With a filmography that prominently features horror icons Peter Cushing and Christopher Lee, it’s no surprise that Britain’s famed Hammer Film Productions has an expansive back catalog that showcases everything from vampires to zombies to witchcraft. Throughout the 50s and 60s, Hammer produced seminal films like Brides of Dracula (1960), The Curse of Frankenstein (1957), and The Devil Rides Out (1968).
But unlike the UK’s other famous horror master, Alfred Hitchcock, the Hammer brand of thrills, chills, and kills has not aged particularly well. While I recognize the influence that The Curse of Frankenstein had on gore and violence in cinema, the production is stodgy, stiff, and too melodramatic for most modern audiences. The same can be said about the majority of their Dracula and Frankenstein movies from the same era as well.
In the late 60s, consequently, Hammer audiences were beginning to shy away from the company’s brand of upper-class gothic horror. Realizing they needed a new gimmick to get butts back in seats, they turned to a tried-and-true method of capturing an audience’s attention.
That’s right, they decided to ramp up the blood and nudity (specifically, in the boobs department). And guess what? Surprise, surprise. It worked.
Twins of Evil (1971) is the film where the new and old brand of Hammer meet in perfect harmony. The story is based on the vampire tale Carmilla (1872) by Irish author Joseph Sheridan Le Fanu. It’s one of the earliest works of vampire fiction and predates Bram Stoker’s Dracula (1897) by twenty-five years. It’s also one of the first examples of the prototypical lesbian vampire. It’s a story steeped in pedigree and has been adapted in notable movies like Vampyr (1932) and The Blood-Spattered Bride (1972).
Originally, Twins of Evil was set to be titled the Vampire Virgins, but after producer Harry Fine saw a Playboy spread featuring real-life twins Mary and Madeleine Collinson, he decided to change the direction of the story and make it about them. Worth noting, they were the first twin identical Playmates; one can only imagine the type of stir this would have made in 1971.
In other words, it’s fair to say that the Collinson sisters were not cast for their acting abilities. The title, Twins of Evil, is an obvious, tongue-in-cheek reference to their ample bosoms. Nevertheless, they more than hold their own on-screen delivering honest and believable performances.
In the film, the recently orphaned twins, Maria and Freida, are sent to live with their puritanical uncle, Gustav Weil (Peter Cushing). Weil is the leader of a fanatical brotherhood that hunts and burns supposed witches at the stake. Not wanting to live under her uncle’s iron fist, Freida becomes obsessed with the local Count Karnstein (Damien Thomas)—who just happens to dabble in Satanism and black magic—and he eventually transforms them both into vampires. After a case or two of mistaken identity, the film comes to a bloody and satisfactory end.
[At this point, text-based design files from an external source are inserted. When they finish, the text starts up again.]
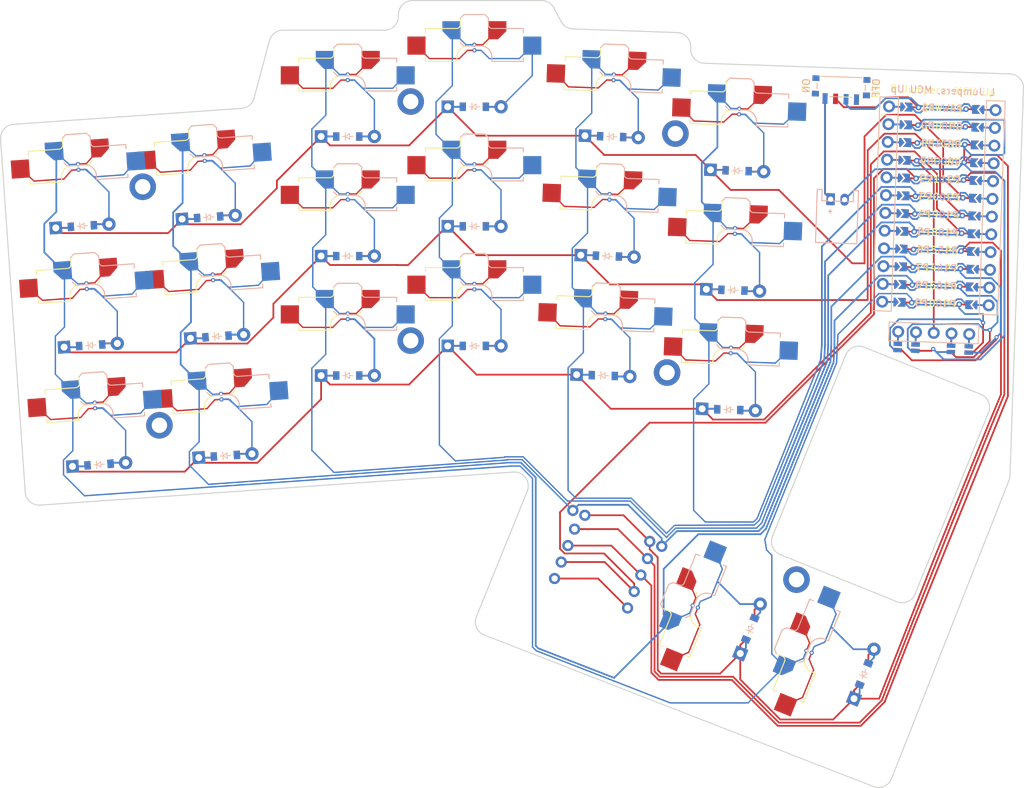
<source format=kicad_pcb>
(kicad_pcb
	(version 20240108)
	(generator "pcbnew")
	(generator_version "8.0")
	(general
		(thickness 1.6)
		(legacy_teardrops no)
	)
	(paper "A3")
	(title_block
		(title "board")
		(date "2024-12-08")
		(rev "v1.0.0")
		(company "Unknown")
	)
	(layers
		(0 "F.Cu" signal)
		(31 "B.Cu" signal)
		(32 "B.Adhes" user "B.Adhesive")
		(33 "F.Adhes" user "F.Adhesive")
		(34 "B.Paste" user)
		(35 "F.Paste" user)
		(36 "B.SilkS" user "B.Silkscreen")
		(37 "F.SilkS" user "F.Silkscreen")
		(38 "B.Mask" user)
		(39 "F.Mask" user)
		(40 "Dwgs.User" user "User.Drawings")
		(41 "Cmts.User" user "User.Comments")
		(42 "Eco1.User" user "User.Eco1")
		(43 "Eco2.User" user "User.Eco2")
		(44 "Edge.Cuts" user)
		(45 "Margin" user)
		(46 "B.CrtYd" user "B.Courtyard")
		(47 "F.CrtYd" user "F.Courtyard")
		(48 "B.Fab" user)
		(49 "F.Fab" user)
	)
	(setup
		(pad_to_mask_clearance 0.05)
		(allow_soldermask_bridges_in_footprints no)
		(pcbplotparams
			(layerselection 0x00010fc_ffffffff)
			(plot_on_all_layers_selection 0x0000000_00000000)
			(disableapertmacros no)
			(usegerberextensions no)
			(usegerberattributes yes)
			(usegerberadvancedattributes yes)
			(creategerberjobfile yes)
			(dashed_line_dash_ratio 12.000000)
			(dashed_line_gap_ratio 3.000000)
			(svgprecision 4)
			(plotframeref no)
			(viasonmask no)
			(mode 1)
			(useauxorigin no)
			(hpglpennumber 1)
			(hpglpenspeed 20)
			(hpglpendiameter 15.000000)
			(pdf_front_fp_property_popups yes)
			(pdf_back_fp_property_popups yes)
			(dxfpolygonmode yes)
			(dxfimperialunits yes)
			(dxfusepcbnewfont yes)
			(psnegative no)
			(psa4output no)
			(plotreference yes)
			(plotvalue yes)
			(plotfptext yes)
			(plotinvisibletext no)
			(sketchpadsonfab no)
			(subtractmaskfromsilk no)
			(outputformat 1)
			(mirror no)
			(drillshape 1)
			(scaleselection 1)
			(outputdirectory "")
		)
	)
	(net 0 "")
	(net 1 "pinky_top")
	(net 2 "ring_top")
	(net 3 "middle_top")
	(net 4 "index_top")
	(net 5 "inner_top")
	(net 6 "RAW")
	(net 7 "GND")
	(net 8 "RST")
	(net 9 "VCC")
	(net 10 "DISP1_1")
	(net 11 "DISP1_2")
	(net 12 "DISP1_4")
	(net 13 "DISP1_5")
	(net 14 "MCU1_24")
	(net 15 "MCU1_1")
	(net 16 "MCU1_23")
	(net 17 "MCU1_2")
	(net 18 "MCU1_22")
	(net 19 "MCU1_3")
	(net 20 "MCU1_21")
	(net 21 "MCU1_4")
	(net 22 "MCU1_20")
	(net 23 "MCU1_5")
	(net 24 "MCU1_19")
	(net 25 "MCU1_6")
	(net 26 "MCU1_18")
	(net 27 "MCU1_7")
	(net 28 "MCU1_17")
	(net 29 "MCU1_8")
	(net 30 "MCU1_16")
	(net 31 "MCU1_9")
	(net 32 "MCU1_15")
	(net 33 "MCU1_10")
	(net 34 "MCU1_14")
	(net 35 "MCU1_11")
	(net 36 "MCU1_13")
	(net 37 "MCU1_12")
	(net 38 "outer_bottom")
	(net 39 "outer_home")
	(net 40 "outer_top")
	(net 41 "pinky_bottom")
	(net 42 "pinky_home")
	(net 43 "ring_bottom")
	(net 44 "ring_home")
	(net 45 "middle_bottom")
	(net 46 "middle_home")
	(net 47 "index_bottom")
	(net 48 "index_home")
	(net 49 "inner_bottom")
	(net 50 "inner_home")
	(net 51 "home_cluster")
	(net 52 "outer_cluster")
	(net 53 "P21")
	(net 54 "P20")
	(net 55 "P19")
	(net 56 "P18")
	(net 57 "P15")
	(net 58 "P14")
	(net 59 "P16")
	(net 60 "P10")
	(net 61 "P1")
	(net 62 "P0")
	(net 63 "P2")
	(net 64 "P3")
	(net 65 "P4")
	(net 66 "P5")
	(net 67 "P6")
	(net 68 "P7")
	(net 69 "P8")
	(net 70 "P9")
	(net 71 "BAT+")
	(net 72 "undef_ENCB")
	(footprint "ComboDiode" (layer "F.Cu") (at 155.752735 188.215501 -2))
	(footprint "ceoloide:mcu_nice_nano" (layer "F.Cu") (at 203.176527 179.76542 -2))
	(footprint "ComboDiode" (layer "F.Cu") (at 136.730451 183.95813))
	(footprint "ceoloide:mounting_hole_plated" (layer "F.Cu") (at 127.630451 200.30813))
	(footprint "ceoloide:mounting_hole_plated" (layer "F.Cu") (at 91.709443 212.415538 4))
	(footprint "JST_PH_S2B-PH-K_02x2.00mm_Angled" (layer "F.Cu") (at 188.655696 180.10886 -2))
	(footprint "ComboDiode" (layer "F.Cu") (at 173.096604 210.184176 -2))
	(footprint "ComboDiode" (layer "F.Cu") (at 80.694477 183.914476 4))
	(footprint "ComboDiode" (layer "F.Cu") (at 156.349516 171.125918 -2))
	(footprint "ComboDiode" (layer "F.Cu") (at 83.080148 218.031166 4))
	(footprint "ceoloide:power_switch_smd_side" (layer "F.Cu") (at 189.167608 164.016922 88))
	(footprint "ceoloide:display_nice_view" (layer "F.Cu") (at 202.980615 182.510255 -2))
	(footprint "ComboDiode" (layer "F.Cu") (at 101.136058 216.768574 4))
	(footprint "ceoloide:mounting_hole_plated" (layer "F.Cu") (at 164.276584 204.873126 -2))
	(footprint "ceoloide:mounting_hole_plated" (layer "F.Cu") (at 89.323771 178.298847 4))
	(footprint "ceoloide:mounting_hole_plated" (layer "F.Cu") (at 165.470147 170.69396 -2))
	(footprint "ComboDiode" (layer "F.Cu") (at 99.943222 199.710229 4))
	(footprint "ComboDiode" (layer "F.Cu") (at 136.730451 201.05813))
	(footprint "ComboDiode" (layer "F.Cu") (at 173.693386 193.094593 -2))
	(footprint "ComboDiode" (layer "F.Cu") (at 118.630451 171.10813))
	(footprint "VIA-0.6mm" (layer "F.Cu") (at 211.381841 199.813994 -2))
	(footprint "ComboDiode" (layer "F.Cu") (at 98.750386 182.651883 4))
	(footprint "VIA-0.6mm" (layer "F.Cu") (at 202.317524 201.498681 -2))
	(footprint "VIA-0.6mm" (layer "F.Cu") (at 210.417349 198.779704 -2))
	(footprint "VIA-0.6mm" (layer "F.Cu") (at 209.452858 197.745414 -2))
	(footprint "ComboDiode" (layer "F.Cu") (at 81.887313 200.972821 4))
	(footprint "ceoloide:mounting_hole_plated" (layer "F.Cu") (at 182.781504 234.490999 68))
	(footprint "ComboDiode" (layer "F.Cu") (at 118.630451 188.20813))
	(footprint "ComboDiode" (layer "F.Cu") (at 176.164901 241.524531 68))
	(footprint "ComboDiode" (layer "F.Cu") (at 136.730451 166.85813))
	(footprint "ceoloide:mounting_hole_plated" (layer "F.Cu") (at 127.630451 166.10813))
	(footprint "RollerEncoder_Panasonic_EVQWGD001" (layer "F.Cu") (at 154.839673 232.908579 -22))
	(footprint "ComboDiode"
		(layer "F.Cu")
		(uuid "f0edb034-dbe7-4b11-8197-58dca920fccb")
		(at 118.630451 205.30813)
		(property "Reference" "D7"
			(at 0 0 0)
			(layer "F.SilkS")
			(hide yes)
			(uuid "93e560a1-03c1-46c4-9c4b-ad6d40053465")
			(effects
				(font
					(size 1.27 1.27)
					(thickness 0.15)
				)
			)
		)
		(property "Value" ""
			(at 0 0 0)
			(layer "F.SilkS")
			(hide yes)
			(uuid "529c5e43-05e2-4f38-80e5-985c193961ea")
			(effects
				(font
					(size 1.27 1.27)
					(thickness 0.15)
				)
			)
		)
		(property "Footprint" ""
			(at 0 0 0)
			(layer "F.Fab")
			(hide yes)
			(uuid "3e86adea-c57d-4c79-a4ee-0e9f162342a9")
			(effects
				(font
					(size 1.27 1.27)
					(thickness 0.15)
				)
			)
		)
		(property "Datasheet" ""
			(at 0 0 0)
			(layer "F.Fab")
			(hide yes)
			(uuid "4656b0e4-6bf2-4c50-847b-46c57975d8e7")
			(effects
				(font
					(size 1.27 1.27)
					(thickness 0.15)
				)
			)
		)
		(property "Description" ""
			(at 0 0 0)
			(layer "F.Fab")
			(hide yes)
			(uuid "195a3523-ebbc-4908-863f-1da74cfbc656")
			(effects
				(font
					(size 1.27 1.27)
					(thickness 0.15)
				)
			)
		)
		(fp_line
			(start -0.75 0)
			(end -0.35 0)
			(stroke
				(width 0.1)
				(type solid)
			)
			(layer "B.SilkS")
			(uuid "cb981d84-9c11-418d-a987-08be8850fa61")
		)
		(fp_line
			(start -0.35 0)
			(end -0.35 -0.55)
			(stroke
				(width 0.1)
				(type soli
... [364216 chars truncated]
</source>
For those already familiar with Hammer’s canon, it’s no surprise that the legendary Cushing is good at playing horror movie baddies, but he’s phenomenal as Weil. Cushing delivers just the right amount of chewing the scenery coupled with an intense emotional base to his actions. If you’ve only seen Cushing in Star Wars (1977), this is a great introduction to the actor’s dynamic range and incredible acting abilities that you may have never seen before.
Damien Thomas, as the vampiric count, looks remarkably like The Tonight Show host Jimmy Fallon, and he delivers an honorable performance as Karstein. Throughout the entirety of Twins of Evil, you just love to hate him.
The movie is directed by John Hough, who is also known for directing The Legend of Hell House (1973). In both films, he uses swift camera movements and tight close-ups to give you a feeling of unease and dread because you can’t see what’s lurking just outside the frame. I love his directing style and it fits the story like a glove.
Music was composed by Harry Robertson, who worked on other Hammer films like The Vampire Lovers (1971) and Countess Dracula (1971). Twins of Evil features a stirring string section as well as punctuated brass instruments in a sweeping, eerie, and bombastic score. It’s the perfect balance of camp and drama.
If you’ve never seen a Hammer horror film, Twins of Evil is a terrific jumping-off point. The plot moves swiftly, the acting and directing are terrific, and the blood and cleavage are on full display. I can easily say that it’s one of my favorite horror films of all time. Give it a shot!